### EXCERPTED PASSAGE:
*** Begin section ***

Mutual TLS¶
Standard TLS authenticates the server to the client: the client verifies that the server’s certificate is signed by a trusted CA and that the certificate’s domain matches the one being connected to. The client sends no certificate of its own. Mutual TLS (mTLS) extends this: both parties present certificates, and both verify each other.
For browser-to-server connections this is impractical, but for service-to-service communication (microservices calling each other, internal APIs, clients that are not humans), mTLS is a natural fit. It replaces the question “is this a valid session token?” with “does this client hold a certificate issued by our internal CA?” In a zero-trust network where services cannot safely assume that anything on the internal network is trustworthy, mTLS provides cryptographic identity rather than relying on network position.
Nginx configuration¶
The server side requires three additions to a standard TLS configuration:
ssl_client_certificate /etc/nginx/client-ca.crt; # CA cert for verifying client certs
ssl_verify_client on; # require a valid client certificate
ssl_verify_depth 2; # how deep in the chain to verify
ssl_client_certificate points to the CA certificate (or bundle) whose signatures are trusted for client
certificates. This is typically not a public CA; it is an internal CA whose certificates are only trusted by
services that need to verify clients.
ssl_verify_client on causes nginx to reject connections from clients that do not present a valid certificate.
ssl_verify_depth 2 allows for a root CA signing an intermediate CA signing the client certificate.
For endpoints where client certificates are optional (serving both browser and service clients), ssl_verify_client optional accepts connections without a client certificate but makes the certificate available to the
application when one is presented.
Internal CA management¶
For mTLS to work, there needs to be a CA whose certificates clients carry. A public CA (Let’s Encrypt, DigiCert) is not appropriate here: public CAs issue certificates to anyone who can demonstrate domain control, not to internal services. An internal CA, controlled by the organisation, issues certificates only to systems that are supposed to hold them.

*** End section ***

### TASK DETAILS:
Answer these three questions from the mutual TLS text:
1. In standard TLS, what certificate does the client send?
2. Which nginx setting accepts connections without a client certificate but passes one to the application when it is presented?
3. To whom do public CAs issue certificates?

### INFORMATION GIVEN:
*** Begin section ***

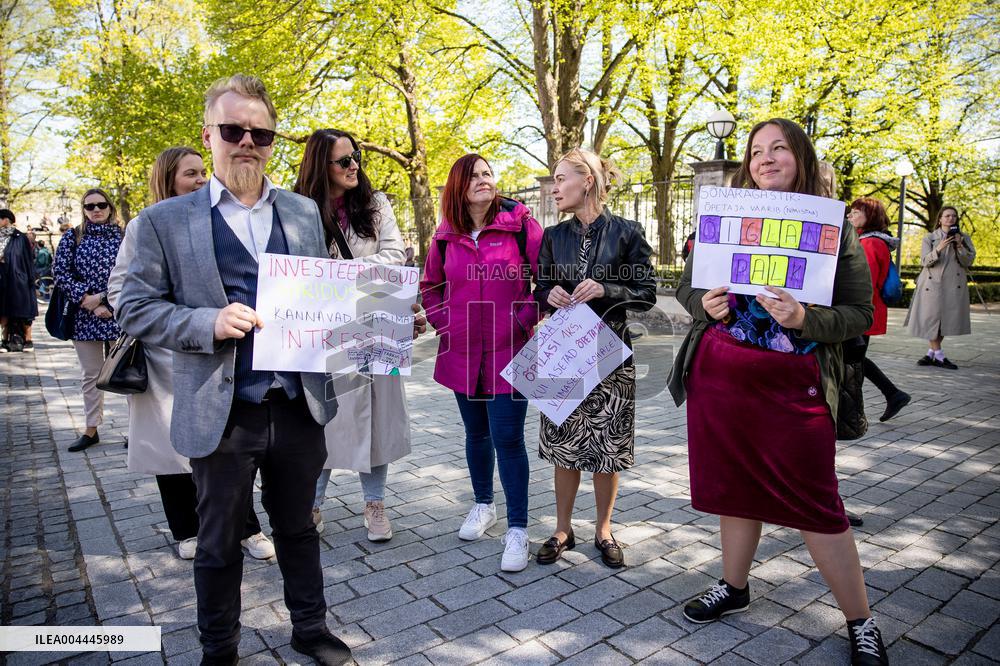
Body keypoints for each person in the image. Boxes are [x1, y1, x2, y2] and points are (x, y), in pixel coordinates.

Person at [117, 75, 351, 666]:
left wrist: (375, 324)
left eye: (261, 132)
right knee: (218, 541)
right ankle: (219, 647)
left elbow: (321, 298)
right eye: (233, 130)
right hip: (220, 411)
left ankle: (310, 629)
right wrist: (207, 323)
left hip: (299, 403)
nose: (248, 141)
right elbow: (134, 307)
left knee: (298, 529)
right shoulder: (163, 222)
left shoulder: (302, 212)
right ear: (208, 135)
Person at [668, 118, 887, 666]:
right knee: (733, 488)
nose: (766, 158)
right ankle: (735, 588)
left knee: (817, 503)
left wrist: (805, 317)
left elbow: (860, 314)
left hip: (794, 385)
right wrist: (704, 306)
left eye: (779, 148)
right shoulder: (723, 216)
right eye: (757, 150)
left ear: (801, 158)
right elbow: (687, 289)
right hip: (720, 381)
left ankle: (861, 620)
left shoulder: (835, 227)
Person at [107, 147, 275, 562]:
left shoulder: (214, 221)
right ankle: (186, 528)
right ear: (168, 179)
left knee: (225, 450)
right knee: (172, 449)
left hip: (215, 359)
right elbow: (123, 295)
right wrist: (182, 321)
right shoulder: (146, 225)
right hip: (165, 361)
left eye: (203, 172)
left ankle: (246, 527)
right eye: (190, 174)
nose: (200, 179)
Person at [532, 148, 656, 569]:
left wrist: (607, 290)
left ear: (587, 180)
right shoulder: (553, 236)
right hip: (563, 349)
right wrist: (546, 294)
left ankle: (604, 529)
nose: (554, 188)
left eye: (561, 178)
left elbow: (647, 293)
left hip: (611, 352)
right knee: (564, 443)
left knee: (608, 444)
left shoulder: (628, 232)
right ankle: (563, 529)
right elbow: (540, 286)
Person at [420, 153, 543, 572]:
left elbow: (544, 279)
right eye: (474, 175)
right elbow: (430, 286)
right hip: (461, 351)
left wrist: (522, 318)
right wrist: (444, 325)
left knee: (508, 438)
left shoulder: (521, 224)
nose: (484, 179)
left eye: (488, 172)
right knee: (476, 434)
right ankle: (483, 505)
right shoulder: (444, 234)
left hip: (510, 350)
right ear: (458, 185)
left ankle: (518, 529)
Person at [293, 128, 411, 542]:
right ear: (320, 166)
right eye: (343, 161)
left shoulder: (375, 204)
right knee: (319, 421)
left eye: (355, 156)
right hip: (320, 333)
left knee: (375, 420)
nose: (354, 165)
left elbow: (396, 254)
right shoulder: (297, 210)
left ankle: (375, 505)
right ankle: (312, 505)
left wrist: (341, 275)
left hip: (374, 326)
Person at [51, 190, 123, 450]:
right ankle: (91, 429)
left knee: (126, 372)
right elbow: (60, 272)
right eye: (89, 206)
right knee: (91, 375)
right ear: (83, 209)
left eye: (101, 204)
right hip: (84, 315)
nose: (96, 210)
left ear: (109, 206)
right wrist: (89, 303)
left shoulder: (123, 235)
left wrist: (105, 300)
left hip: (120, 312)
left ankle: (137, 430)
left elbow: (134, 273)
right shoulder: (73, 236)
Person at [847, 198, 911, 421]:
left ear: (870, 216)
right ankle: (893, 395)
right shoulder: (867, 240)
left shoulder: (871, 243)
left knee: (852, 360)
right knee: (855, 359)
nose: (850, 216)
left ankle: (856, 411)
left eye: (856, 212)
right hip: (865, 310)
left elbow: (863, 282)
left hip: (861, 311)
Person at [905, 206, 975, 369]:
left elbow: (968, 262)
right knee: (932, 319)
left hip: (953, 286)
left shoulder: (963, 238)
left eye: (954, 216)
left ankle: (931, 353)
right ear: (940, 219)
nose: (950, 219)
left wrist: (959, 245)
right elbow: (925, 261)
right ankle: (940, 356)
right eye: (947, 216)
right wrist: (940, 247)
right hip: (931, 285)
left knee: (944, 320)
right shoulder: (929, 238)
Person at [1, 209, 39, 353]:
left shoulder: (19, 237)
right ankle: (4, 340)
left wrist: (30, 279)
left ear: (6, 220)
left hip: (19, 279)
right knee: (3, 311)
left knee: (23, 311)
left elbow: (27, 259)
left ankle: (28, 340)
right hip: (2, 279)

*** End section ***

### EXERCISE OUTPUT:
1. None. The client sends no certificate of its own.
2. ssl_verify_client optional
3. To anyone who can demonstrate domain control, not to internal services.